Suta menghela nafasnya. Dalam. Menahannya beberapa saat, lalu menghembuskannya kembali dengan berat. Sejenak ia alihkan pandangan ke rimbunan bunga-bunga yang nampak dari jendela samping rumah.
"Kau mencintaiku juga, kan?" sang istri mengulang ucapannya. Masih menatap Suta.
"Atau, karena aku tak bisa memberimu keturunan? Karena aku ...?"
"Bukan. Bukan itu!" Suta mengalihkan kembali pandangannya, menatap kembali istrinya dengan kuat. "Aku tak pernah menganggap ketidakhadiran anak dalam perkawinan kita sebagai kekurangan darimu. Justeru aku yang merasa sangat berdosa padamu."
"Berdosa padaku?" sang istri kian tak mengerti.
Sejenak, sekali lagi, Suta kembali menghela nafasnya. Dalam. Dan berat.
"Ya, karena terus terang, aku tak pernah bisa mencintaimu!
"Maafkan aku.
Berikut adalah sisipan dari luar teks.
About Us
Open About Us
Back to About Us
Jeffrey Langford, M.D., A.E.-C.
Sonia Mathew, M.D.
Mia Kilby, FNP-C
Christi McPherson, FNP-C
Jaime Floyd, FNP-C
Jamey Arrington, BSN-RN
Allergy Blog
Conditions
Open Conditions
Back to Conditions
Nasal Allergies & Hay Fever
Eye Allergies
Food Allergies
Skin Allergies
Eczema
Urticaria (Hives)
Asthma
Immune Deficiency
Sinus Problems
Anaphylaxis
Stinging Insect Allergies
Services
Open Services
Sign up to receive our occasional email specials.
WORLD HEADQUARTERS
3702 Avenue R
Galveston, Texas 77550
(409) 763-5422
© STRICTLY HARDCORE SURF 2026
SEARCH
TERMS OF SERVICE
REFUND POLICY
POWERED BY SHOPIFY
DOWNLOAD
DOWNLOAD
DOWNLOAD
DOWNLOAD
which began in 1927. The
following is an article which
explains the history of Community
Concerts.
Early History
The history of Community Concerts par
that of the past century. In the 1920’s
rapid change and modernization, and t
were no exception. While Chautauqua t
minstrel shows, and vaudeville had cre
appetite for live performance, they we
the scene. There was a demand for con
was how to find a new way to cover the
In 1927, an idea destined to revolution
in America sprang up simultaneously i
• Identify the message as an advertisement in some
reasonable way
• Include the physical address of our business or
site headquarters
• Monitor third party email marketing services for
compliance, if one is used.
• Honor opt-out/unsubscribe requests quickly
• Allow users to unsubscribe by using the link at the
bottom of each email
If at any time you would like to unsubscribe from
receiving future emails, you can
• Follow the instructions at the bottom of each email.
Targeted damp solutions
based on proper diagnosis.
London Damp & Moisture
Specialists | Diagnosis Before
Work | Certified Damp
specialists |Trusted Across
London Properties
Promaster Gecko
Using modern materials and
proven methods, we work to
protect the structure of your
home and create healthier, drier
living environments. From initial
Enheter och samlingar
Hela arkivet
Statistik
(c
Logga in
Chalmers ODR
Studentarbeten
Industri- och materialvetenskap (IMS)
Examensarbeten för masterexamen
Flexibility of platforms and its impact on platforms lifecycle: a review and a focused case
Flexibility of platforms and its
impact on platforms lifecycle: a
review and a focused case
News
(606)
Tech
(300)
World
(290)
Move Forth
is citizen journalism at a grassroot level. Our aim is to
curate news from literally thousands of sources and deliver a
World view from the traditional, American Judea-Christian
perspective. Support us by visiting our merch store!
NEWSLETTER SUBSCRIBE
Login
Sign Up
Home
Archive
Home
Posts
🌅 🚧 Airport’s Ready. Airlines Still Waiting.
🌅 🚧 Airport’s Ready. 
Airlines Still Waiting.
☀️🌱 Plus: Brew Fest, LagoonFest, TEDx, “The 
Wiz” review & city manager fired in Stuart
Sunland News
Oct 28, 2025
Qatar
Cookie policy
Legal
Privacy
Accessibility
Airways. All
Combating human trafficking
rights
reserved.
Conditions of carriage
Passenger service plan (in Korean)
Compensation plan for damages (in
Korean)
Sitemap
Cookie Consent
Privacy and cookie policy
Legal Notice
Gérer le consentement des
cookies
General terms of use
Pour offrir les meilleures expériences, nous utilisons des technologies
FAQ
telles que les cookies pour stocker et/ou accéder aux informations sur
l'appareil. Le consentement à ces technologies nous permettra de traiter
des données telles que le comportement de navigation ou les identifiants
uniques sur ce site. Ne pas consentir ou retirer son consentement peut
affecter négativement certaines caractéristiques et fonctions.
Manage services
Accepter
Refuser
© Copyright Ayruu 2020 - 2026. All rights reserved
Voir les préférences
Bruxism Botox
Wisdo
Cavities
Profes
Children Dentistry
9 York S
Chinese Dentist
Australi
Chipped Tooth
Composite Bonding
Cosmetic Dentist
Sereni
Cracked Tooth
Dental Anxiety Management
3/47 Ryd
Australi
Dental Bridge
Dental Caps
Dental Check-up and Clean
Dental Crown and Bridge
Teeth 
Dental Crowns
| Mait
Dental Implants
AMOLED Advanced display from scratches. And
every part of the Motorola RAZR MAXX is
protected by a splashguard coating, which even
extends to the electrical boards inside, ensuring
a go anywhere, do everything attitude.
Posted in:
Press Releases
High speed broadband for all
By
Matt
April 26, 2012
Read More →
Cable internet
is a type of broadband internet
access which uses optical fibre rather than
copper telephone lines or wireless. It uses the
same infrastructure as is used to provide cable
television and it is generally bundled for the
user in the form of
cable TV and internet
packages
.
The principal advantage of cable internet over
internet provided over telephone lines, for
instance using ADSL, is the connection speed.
Aku tak bisa lagi terus-menerus menghianatimu, menipumu.
"Tujuh tahun perkawinan kita, aku hanya merasa seperti hidup dalam panggung opera.
"Aku hidup hanya sebagai pemain sandiwara.
"Aku memang selalu berusaha mencintaimu, mencintai wanita yang dipilihkan Ibu untuk menjadi istriku.
"Aku berusaha menuruti ucapan Ibu bahwa kau adalah wanita baik, yang pasti bisa mengurus suami, mengurusku, mencintaiku.
"Dan memang aku menemukan kebenarannya.
"Kau memang wanita baik. Penuh kejujuran. Kesetiaan.
"Tapi, entahlah. Saat aku mencoba mencintaimu, selalu saja aku tak mampu.
"Aku selalu gagal.
"Aku tak bisa!"
Sang istri pun menangis. Lelaki yang telah bertahun-tahun dikenalnya sebagai sosok yang penuh kasih, pelindung, penyayang itu, hingga ia sampai lupa untuk menanyakan soal cinta padanya---hingga baru saat ini ia menanyakannya, tiba-tiba menyatakan kalau ia tak pernah mencintai dirinya.
Sang istri menangis. Namun bukan karena kehilangan cintanya. Bukan karena ternyata keliru mengartikan sikap-sikap lelakinya itu selama ini.
Ia menangis, karena kini ia baru tahu ada kepedihan yang begitu sangat, mengganjal di hati Suta. Beban, yang bertahun-tahun menghimpit perasaannya, memasung cintanya. Dan ia tak pernah dapat merasakannya. Seperti lilin, ia merasa tak pernah bisa memberikan cahaya pada cintanya itu.
"Dan wanita itu?" sang istri masih menatap Suta, menatap suaminya, dan membiarkan matanya tetap basah.
"Ibu tak pernah merestui hubungan kami.
"Bertahun-tahun aku mencoba meyakinkan Ibu bahwa ia tidaklah seperti bapaknya; lelaki yang pernah menyakiti Ibu, yang pernah menjadi kekasih Ibu namun kemudian meninggalkannya dan menikah dengan wanita lain."
"Dan kau menyerah?"
"Aku tak pernah ingin menyakiti Ibu. Apalagi setelah meninggalnya Bapak saat aku masih balita, Ibulah yang memikul segala beban hidupku.
"Ibu begitu menyayangiku. Selalu memenuhi apa yang kuinginkan. Apapun yang kuminta selalu diturutinya.
"Kecuali wanita itu. Laras."
"Dan sekarang, karena Ibu telah tiada ..." sang istri sengaja menggantungkan ucapannya. Ia masih saja melekatkan pandangannya, menatap lelakinya itu.
"Lima bulan yang lalu, Laras pergi untuk selama-lamanya, karena kanker. Dan ia tak pernah menikah."
Sang istri mengangkat tubuhnya. Menuju jendela. Menebarkan pandangan ke rimbunan bunga-bunga di halaman.
Dan pada pagi berikutnya, mereka pun tak lagi satu meja. Dan mereka tak pernah lagi makan pagi bersama.
Sampai hari-hari terus berlalu. Tahun-tahun terus berlalu.
Mereka kini memilih jalannya sendiri-sendiri.
Suta memutuskan untuk berlayar dan mengembara. Mengarungi samudera demi samudera. Menjelajahi sudut demi sudut dunia.
Sang istri memutuskan untuk membuka panti asuhan.
Mereka memutuskan untuk tetap sendiri-sendiri, sampai akhir hidupnya.